The Matriarch Falls
Posted on | August 1, 2004 | No Comments
It’s expected. But expected in the way you expect thunder during a rainstorm, if that makes any sense.
I’ve been avoiding the situation for months. In keeping my distance from South Florida I’ve kept away from the truth. She’s sick. She’s been sick for years but the downturn in the past few months has been hard for me to fathom. I’m in denial, even still. Even after the conversation with Mom where she sobbed because Uncle Mickey is making a home for Gramps, building canary cages and an orchid garden. Why? Because “we figure we have at least fifteen good years with him after she’s gone.” God, what it must have taken for Mom to admit that, epically to me. I know she’s bad off. Calling 911 three times in a week is worse than I expected. But South Florida calls to me and I have to answer. I have to see her, even in her shadowy state.
I say shadowy for a reason. She has always been the beacon, with bright plastic earrings, glowing green eyes and a smile that seemed blessed by the Goddess. But now the handwriting has stopped, the stories stay frozen inside a mind that doesn’t understand the why’s and hows of everything.
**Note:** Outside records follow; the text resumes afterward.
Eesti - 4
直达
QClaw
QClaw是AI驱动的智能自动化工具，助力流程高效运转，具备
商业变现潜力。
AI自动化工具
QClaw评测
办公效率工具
The worst part is she understands enough to know she’s not right anymore. That there is something terribly wrong. And she fights, god, does she fight. She doesn’t want to forget that she called Mom three times in three days, yelling at her each time for not calling the night before. She forgot my birthday. This is extremely telling for one reason: she never forgets anything. In twenty-eight years on this earth I have always received a card, always. The year before last Gramps sent a silver bracelet, which I still wear every day. I know she didn’t go with him to pick it out. I know the last gift she gave me: my Inca bracelet. But it was from her own jewelry box, so it is that much more precious to me. But she forgets everything now.
She used to be a woman of indefinable strength. The glue for our supremely dysfunctional family. She was the matriarch and she wore the role well. But my mother, a woman of similar strength and grace, has slowly come into the role. It seems strange on her, unwieldy and almost unwelcome. Mom has enough shit to worry about, her business, her marriage, her life. But now, as she always has, she plans and assembles the shambles of a life gone downhill so fast. Mom’s got her same quick laugh, her same way of telling stories. But Mom isn’t her. She can’t be. That’s not the way this works.
So once again things are put into perspective. I threw out the last letter she wrote me, expecting there to be a follow up. But there wasn’t. She can’t write anymore, her hands hurt too much. She has a hard time talking on the phone because of her labored breath. She, who was once the most put together person I knew, never leaving the confines of her bedroom until every hair was in place and the perfect shade of lipstick applied, soils herself because she can’t move. Do you understand what that image does to me? She was grace and dignity, now she is mere fragments.
The squabbles I have had of late with friends seem petty. The hurt feelings I have had seem childish. I’m living with at full capacity. I’m not limited by what my damaged body can manage. I remember what yesterday smelled like and what the sound of her voice felt like when it echoed in the hallowed halls of Notre Dame. All this shit, this infantile crap is meaningless. My grandmother is dying, and for the first time in my life I am terrified that I won’t remember what she smells like. What shade of green her eyes glow. How it felt to have her arms wrapped around me. And as I sit here, full of sorrow and shedding tears I hope that she fights enough until September. I will go and hug her and tell her I love her. And even if she doesn’t consciously remember that I was ever there, I think her heart will understand that her first grandchild loved her more than peanut butter sandwiches and strawberry shortcake. More than Coco-puffs and sherbet.
In my memory I will always be seven, awed at her beauty and her enormous collection of flip-flops. I will remember the smell of Gramps cooking and how she used to sneak me jellybeans and mint candies. I will remember her dancing to Frank Sinatra in the living room, eyes closed as she wrapped her arms around my grandfather, swaying to and fro with grace. She would always break mid-song, and beckon me to her. And we would dance, my bare feet stepping on her perfectly painted toes. And she would smile down at me. God, I loved her smile.
Grannie. Please wait. Just wait until September and then, if its what is best for you, go where there is no pain. Say hello to Big Gramps and Aunt Jonie and remember, deep down, you were always my favorite.